O identitarismo tem consequências no discurso e na prática da militância política, que se refletem na escolha dos adversários e aliados, nas propostas apresentadas à sociedade, na composição da discursividade de um campo de ação social, nas alianças estabelecidas, nos espaços de ação, na relação com a política institucional, na adesão do povo à luta etc., o que gera um tipo de ativismo com certas características específicas e que pode, com todo o direito, ser criticado por aqueles que estão envolvidos na práxis social pela emancipação.

Deveria ser óbvio que a crítica ao identitarismo e a suas formas de expressão não significa uma crítica ou rejeição às próprias pautas identitárias ou à luta dos grupos que se unem contra a opressão a partir da percepção de uma identidade oprimida comum, que precisa de ações e políticas especificas. Portanto, não deveria fazer sentido contrapor à crítica ao identitarismo os argumentos que valorizam a luta dos grupos oprimidos. Tampouco é inteligente acusar os críticos do identitarismo, do campo de esquerda, de serem favoráveis às opressões que recaem sobre esses grupos, ou de não se importarem com elas, ou de fazerem parte de “grupos privilegiados” que seriam supostamente ameaçados em seus privilégios pela luta dos oprimidos etc. Isso não faz o menor sentido, pois fere a lógica e interdita o debate racional.

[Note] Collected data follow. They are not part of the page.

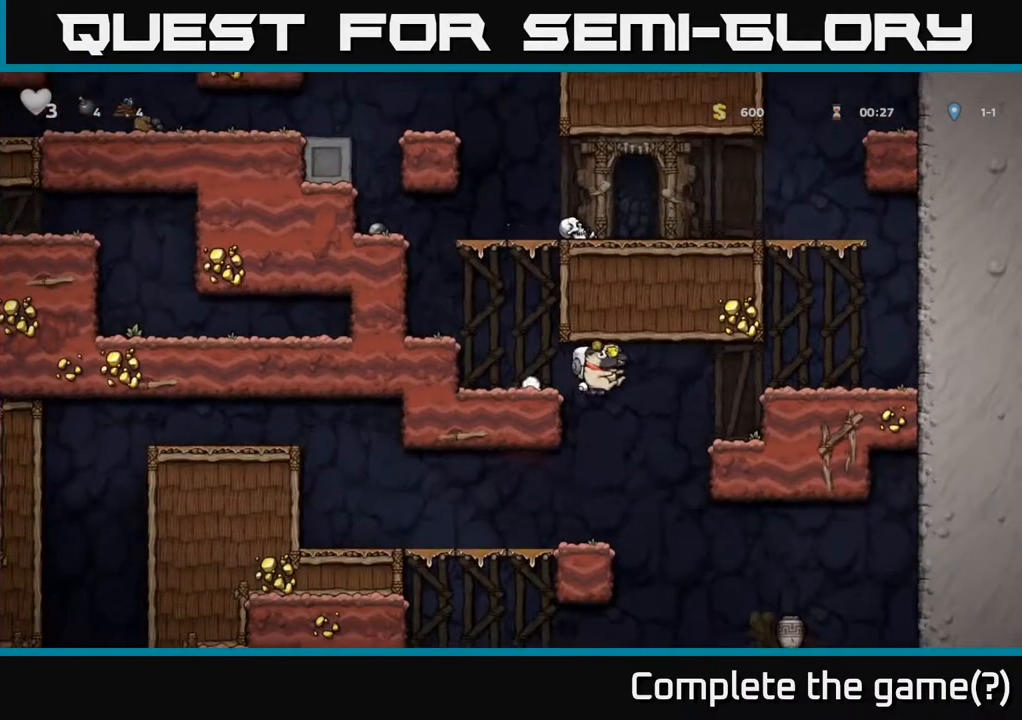
{"buttons": ["DPAD_RIGHT"], "left_stick": "center", "right_stick": "center", "events": [[67, "DPAD_RIGHT", "up"], [100, "DPAD_LEFT", "down"], [383, "DPAD_LEFT", "up"], [450, "DPAD_RIGHT", "down"]]}
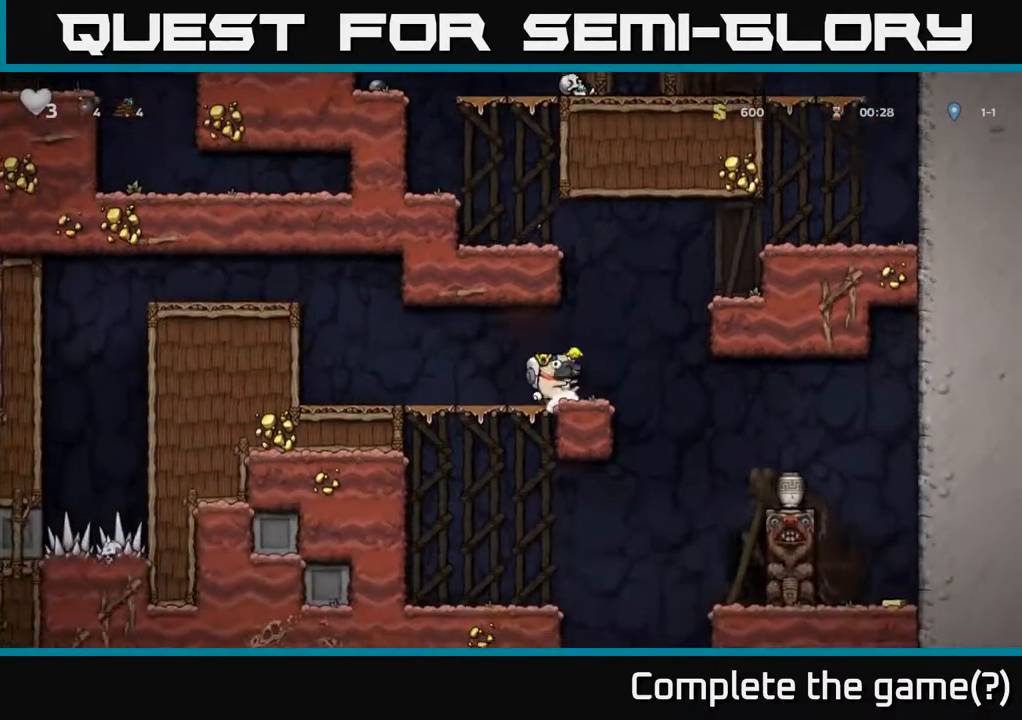
{"buttons": [], "left_stick": "center", "right_stick": "center", "events": [[450, "DPAD_RIGHT", "up"]]}
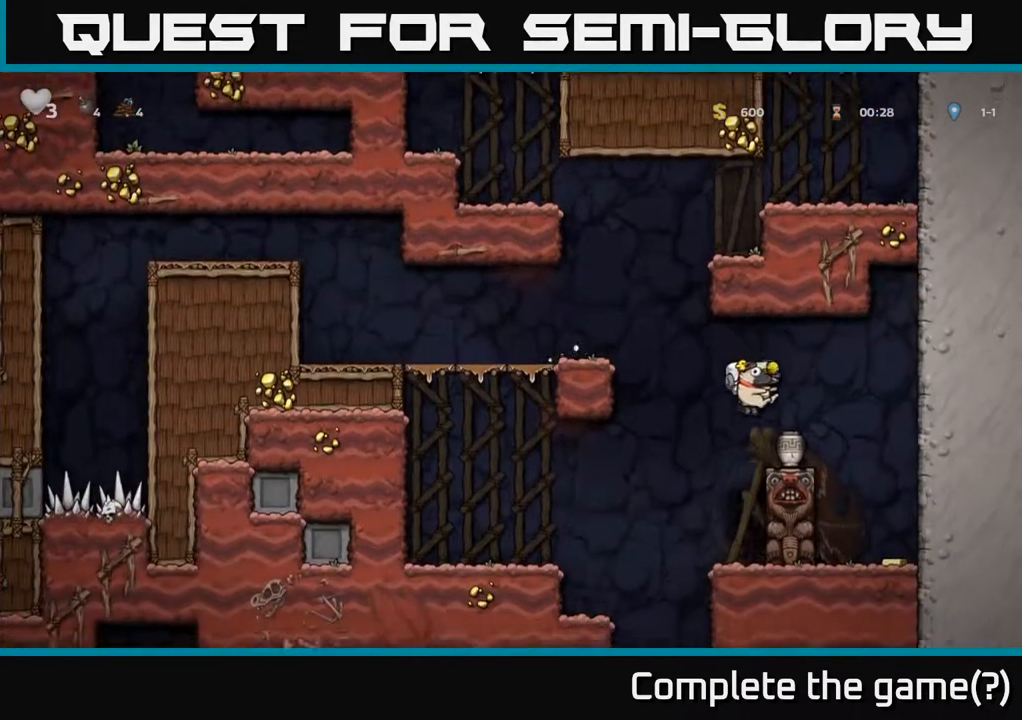
{"buttons": ["DPAD_RIGHT"], "left_stick": "center", "right_stick": "center", "events": [[50, "X", "down"], [150, "X", "up"], [417, "DPAD_RIGHT", "down"]]}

No exemplo do “eucaliptismo”, esse esclarecimento pareceu evidente, primário e até desnecessário. Qualquer um o teria por óbvio. Por isso, ficam grandes questões no ar, quando se trata de aplicar o mesmo raciocínio ao identitarismo: por que tem sido tão difícil fazer as pessoas entenderem que não faz sentido responder aos críticos do identitarismo com argumentos que ressaltam o sofrimento dos setores oprimidos e a importância de suas lutas? Por que ainda devemos nos esforçar para explicar que não é inteligente acusar os críticos do identitarismo de racismo, homofobia, capacitismo, machismo etc. (a não ser que eles cometam atos que possam realmente ser julgados como tal – o que sempre é possível para qualquer pessoa), visto que a crítica é a uma concepção sobre as pautas e não às pautas em si mesmas?

Será que estamos simplesmente perdendo a capacidade de raciocinar ou há uma intenção de se ocultar (ou fechar os olhos para) o fato de que o identitarismo é uma concepção liberal das lutas das minorias sociológicas, que tem sido nociva para a organização de uma esquerda forte, madura e coesa, capaz de oferecer verdadeira resistência ao neoliberalismo e a seu amálgama com o fascismo e de propor alternativas viáveis para a catástrofe humana e ecológica representada pelo capitalismo global?

A dominação ideológica dos que têm hegemonia na sociedade, desde o final dos anos 1980, não se faz apenas sobre os que não se organizam. Eles aprenderam muito bem que também podem e devem iludir os grupos sociais “rebeldes” com suas lições de como fazer ativismo social sem se voltar contra as estruturas econômicas ou a gestão da economia. Se está na moda falar no “pobre de direita”, temos também que colocar em pauta o “esquerdista liberal”, ou o “militante radical patrocinado”. É hora de perder o medo de falar desse assunto.